**TASK PROMPT:** Every entry below should be copied exactly, minus the pictures.

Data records
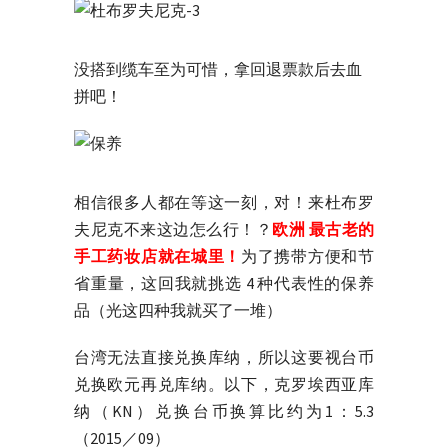
没搭到缆车至为可惜，拿回退票款后去血
拼吧！
相信很多人都在等这一刻，对！来杜布罗
夫尼克不来这边怎么行！？
欧洲 最古老的
手工药妆店就在城里！
为了携带方便和节
省重量，这回我就挑选 4 种代表性的保养
品（光这四种我就买了一堆）
台湾无法直接兑换库纳，所以这要视台币
兑换欧元再兑库纳。以下，克罗埃西亚库
纳（KN）兑换台币换算比约为1：5.3
（2015／09）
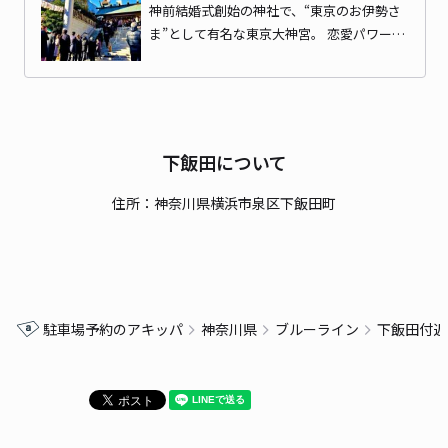
神前結婚式創始の神社で、“東京のお伊勢さ
ま”として有名な東京大神宮。 恋愛パワー…
下飯田について
住所：神奈川県横浜市泉区下飯田町
駐車場予約のアキッパ
神奈川県
ブルーライン
下飯田付近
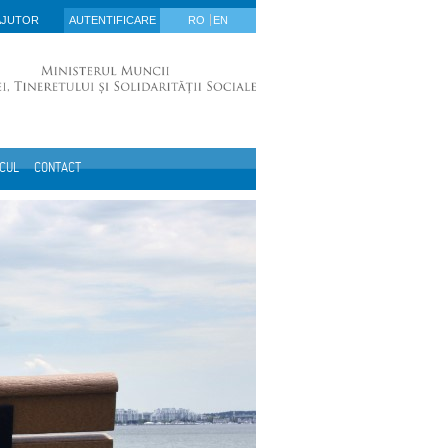
AJUTOR
AUTENTIFICARE
RO
EN
ICUL
CONTACT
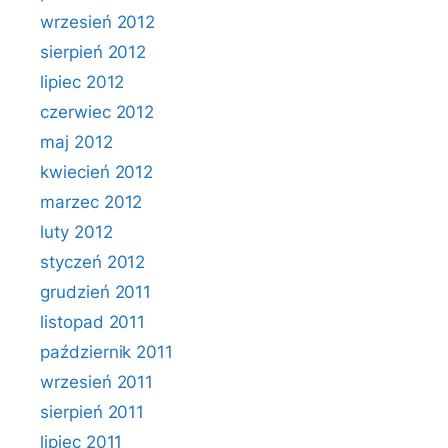
wrzesień 2012
sierpień 2012
lipiec 2012
czerwiec 2012
maj 2012
kwiecień 2012
marzec 2012
luty 2012
styczeń 2012
grudzień 2011
listopad 2011
październik 2011
wrzesień 2011
sierpień 2011
lipiec 2011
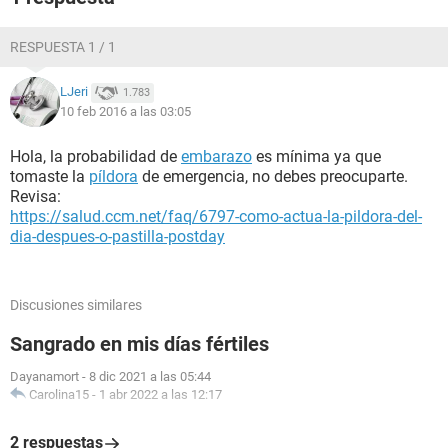
RESPUESTA 1 / 1
LJeri
1.783
10 feb 2016 a las 03:05
Hola, la probabilidad de
embarazo
es mínima ya que
tomaste la
píldora
de emergencia, no debes preocuparte.
Revisa:
https://salud.ccm.net/faq/6797-como-actua-la-pildora-del-
dia-despues-o-pastilla-postday
Discusiones similares
Sangrado en mis días fértiles
Dayanamort
-
8 dic 2021 a las 05:44
Carolina15
-
1 abr 2022 a las 12:17
2 respuestas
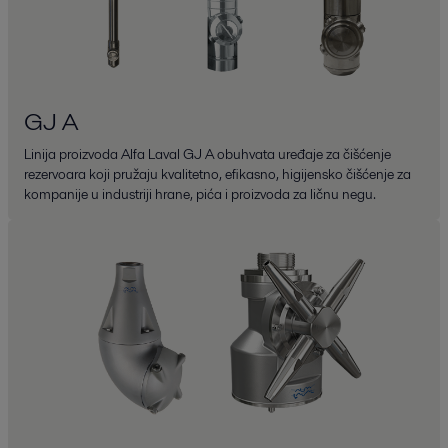
GJ A
Linija proizvoda Alfa Laval GJ A obuhvata uređaje za čišćenje
rezervoara koji pružaju kvalitetno, efikasno, higijensko čišćenje za
kompanije u industriji hrane, pića i proizvoda za ličnu negu.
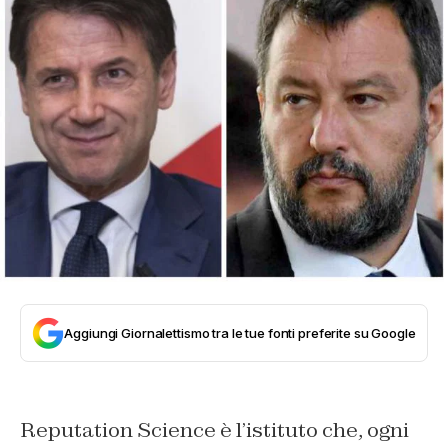
Aggiungi Giornalettismo tra le tue fonti preferite su Google
Reputation Science è l’istituto che, ogni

**EXERCISE OUTPUT:**
没搭到缆车至为可惜，拿回退票款后去血
拼吧！
相信很多人都在等这一刻，对！来杜布罗
夫尼克不来这边怎么行！？
欧洲 最古老的
手工药妆店就在城里！
为了携带方便和节
省重量，这回我就挑选 4 种代表性的保养
品（光这四种我就买了一堆）
台湾无法直接兑换库纳，所以这要视台币
兑换欧元再兑库纳。以下，克罗埃西亚库
纳（KN）兑换台币换算比约为1：5.3
（2015／09）
神前結婚式創始の神社で、“東京のお伊勢さ
ま”として有名な東京大神宮。 恋愛パワー…
下飯田について
住所：神奈川県横浜市泉区下飯田町
駐車場予約のアキッパ
神奈川県
ブルーライン
下飯田付近
AJUTOR
AUTENTIFICARE
RO
EN
ICUL
CONTACT
wrzesień 2012
sierpień 2012
lipiec 2012
czerwiec 2012
maj 2012
kwiecień 2012
marzec 2012
luty 2012
styczeń 2012
grudzień 2011
listopad 2011
październik 2011
wrzesień 2011
sierpień 2011
lipiec 2011
RESPUESTA 1 / 1
LJeri
1.783
10 feb 2016 a las 03:05
Hola, la probabilidad de
embarazo
es mínima ya que
tomaste la
píldora
de emergencia, no debes preocuparte.
Revisa:
https://salud.ccm.net/faq/6797-como-actua-la-pildora-del-
dia-despues-o-pastilla-postday
Discusiones similares
Sangrado en mis días fértiles
Dayanamort
-
8 dic 2021 a las 05:44
Carolina15
-
1 abr 2022 a las 12:17
2 respuestas
GJ A
Linija proizvoda Alfa Laval GJ A obuhvata uređaje za čišćenje
rezervoara koji pružaju kvalitetno, efikasno, higijensko čišćenje za
kompanije u industriji hrane, pića i proizvoda za ličnu negu.
Aggiungi Giornalettismo tra le tue fonti preferite su Google
Reputation Science è l’istituto che, ogni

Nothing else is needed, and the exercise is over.